Chinese media in Africa

The ‘Chinese media dragon’ is raising its voice in Africa—and drawing criticism. So how much is cultural bias, and how much legitimate concern?

11 December 2012
Chinese dragon image

The 'Chinese media dragon' is roaring in Africa. Should the West suspect sinister intent? Photo: L2F1CC BY 2.0

Think China, think dragon –  the universal personification of China and Chinese culture, usually described ‘roaring’ or ‘waking’.

Westerners’ eager embrace of this image reflects much more than a recognition of the dragon’s place in Chinese culture, history, and cosmology. Dragons are deeply established in both Chinese and Western imaginative traditions, but in intrinsically different forms. The Chinese associate dragons with goodness, fortune, and might, while in the West dragons are sinister, threatening, and unnatural.

The dragon has come to especially represent China as a rising (if you are Western) or resurging (if you are Chinese) international power. And in the West, China’s growth and international reach is viewed with an inherent assumption of sinister intent.

That dragon is now roaring loudly in Africa. China’s state news agency, Xinhua, set up its African bureau in Nairobi in 1986, and now has 28 branches covering 47 countries. And in January 2012, China Central Television launched CCTV Africa. China has also made integral contributions to media infrastructure in Africa, and developed exchange and education programmes for Chinese language and culture. Amongst these trappings of soft power, media expansion is inextricably linked with China’s growing international participation in global institutions and processes, offering an alternative to, and coming into tension with, traditional Western media, aid, development, and cultural hegemony.

Former BBC Africa editor, Martin Plaut, challenges the independence of Chinese media institutions. At a conference in November he pointed out the BBC’s extensive coverage of damage wrought by Western companies — and the lack of a Chinese equivalent, asking, “How do you cover those stories where there is a critical Chinese involvement — where it is a difficult one for you? That is the critical test [of] credibility.”

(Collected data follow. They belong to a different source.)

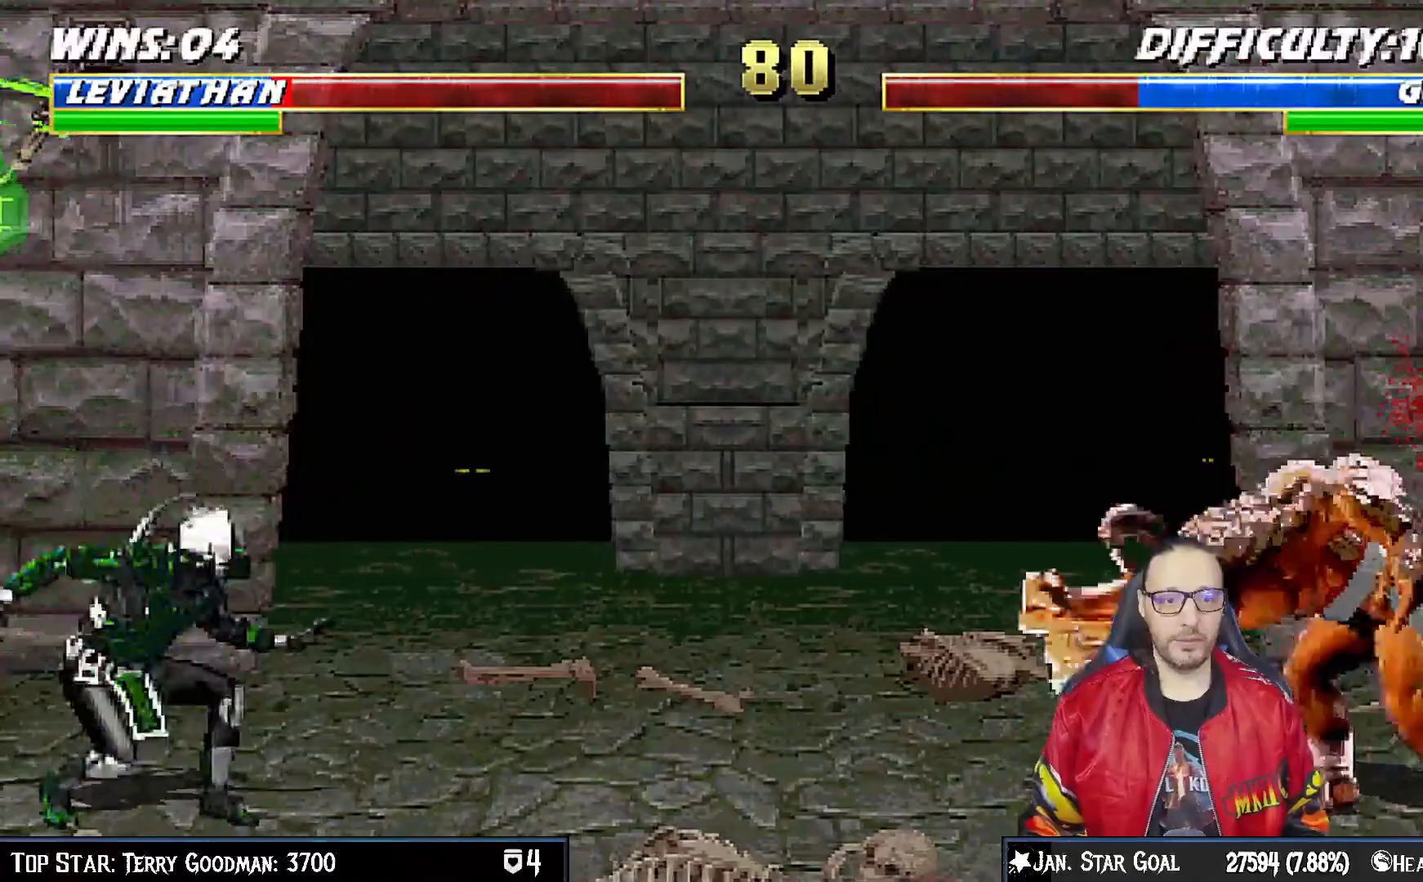
{"dt_ms": 500, "buttons": [], "left_stick": "center", "right_stick": "center", "events": [[33, "TRIANGLE", "up"], [150, "R1", "down"], [400, "L1", "down"], [417, "R1", "up"], [483, "L1", "up"]]}
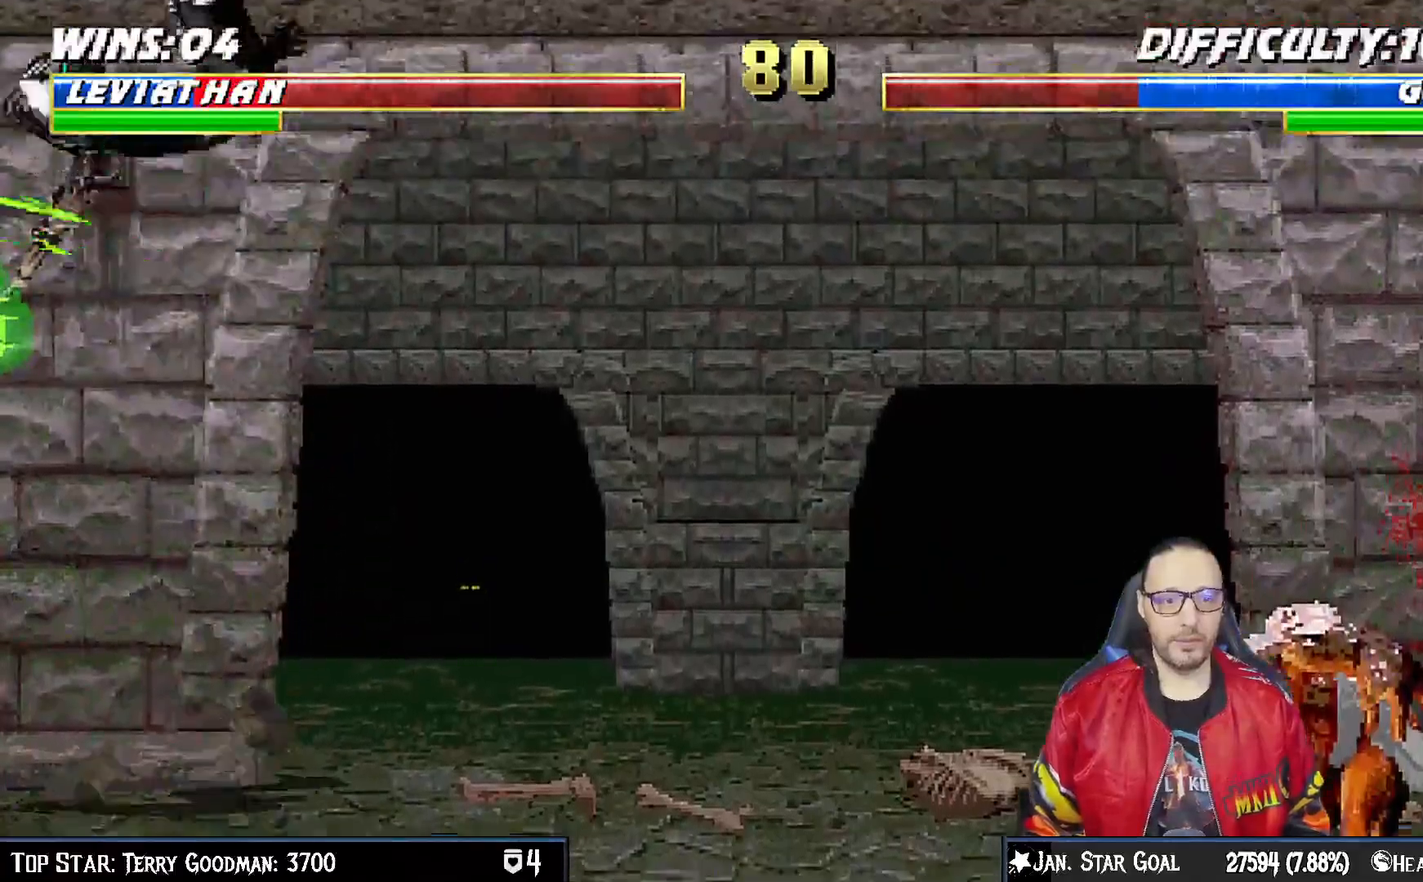
{"dt_ms": 500, "buttons": ["L1", "R1", "DPAD_DOWN", "DPAD_LEFT"], "left_stick": "center", "right_stick": "center"}
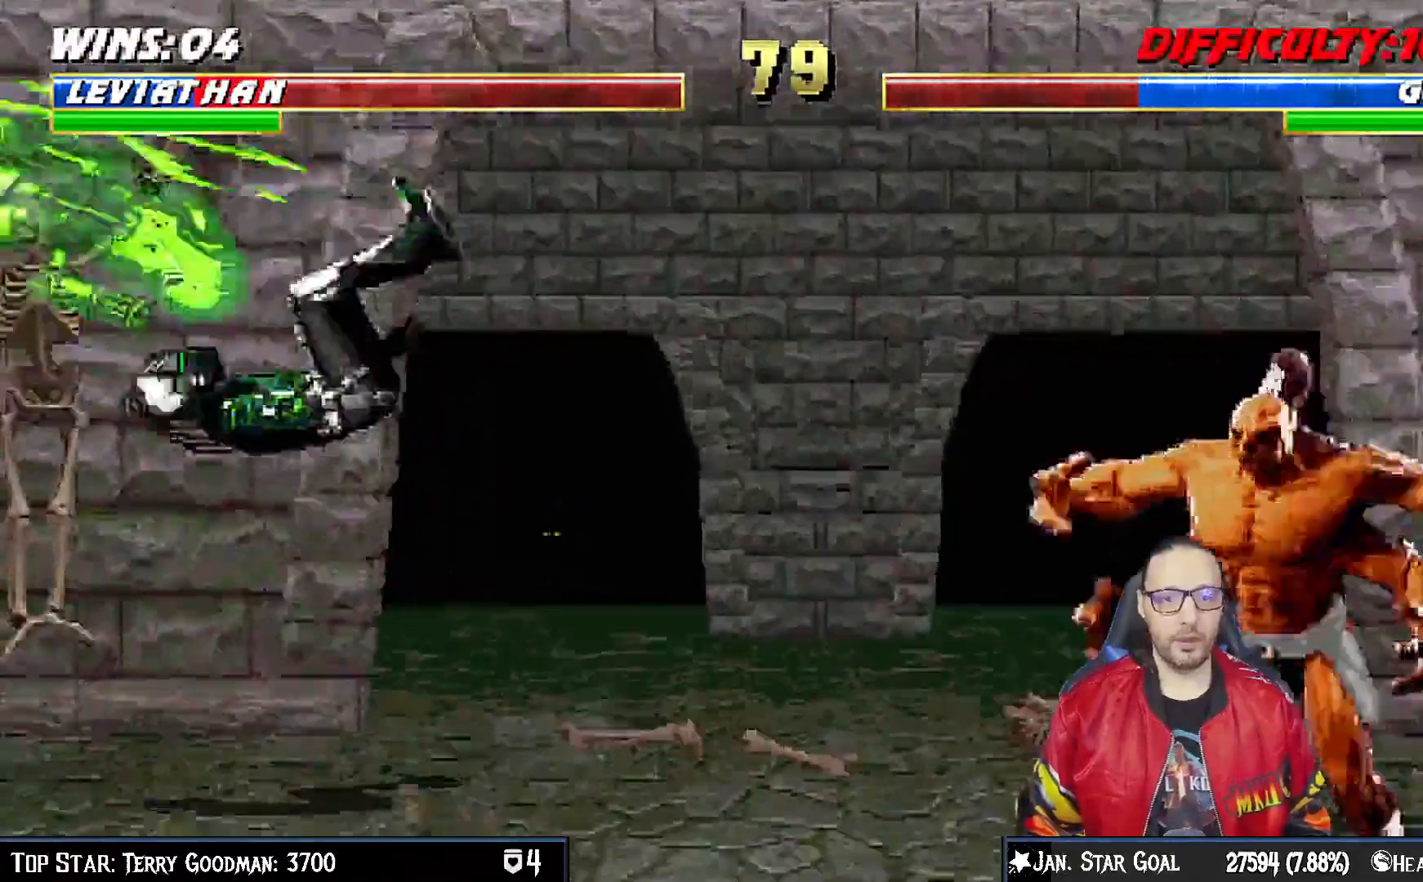
{"dt_ms": 1000, "buttons": ["L1", "DPAD_UP", "DPAD_RIGHT"], "left_stick": "center", "right_stick": "center"}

CCTV Africa head, Song Jianing, responded, “If you have watched CCTV, we normally just report African content and business reports and talk shows, where all guests are African – so actually there is no propaganda.”

The Chinese media in Africa staunchly deny accusations of pro-China propaganda, whether it be deliberately positive portrayals of Chinese involvement, or the state-owned nature of their institutions. At the same conference, Xinhua Africa head, Wang Chaowen, challenged even unmade accusations, deflecting questions about financial support and how new media can generate revenue with statements that Xinhua receives only 28% of its costs from the government; then embarking on a long, colourful and evasive journey through a forest of vague Chinese sayings. 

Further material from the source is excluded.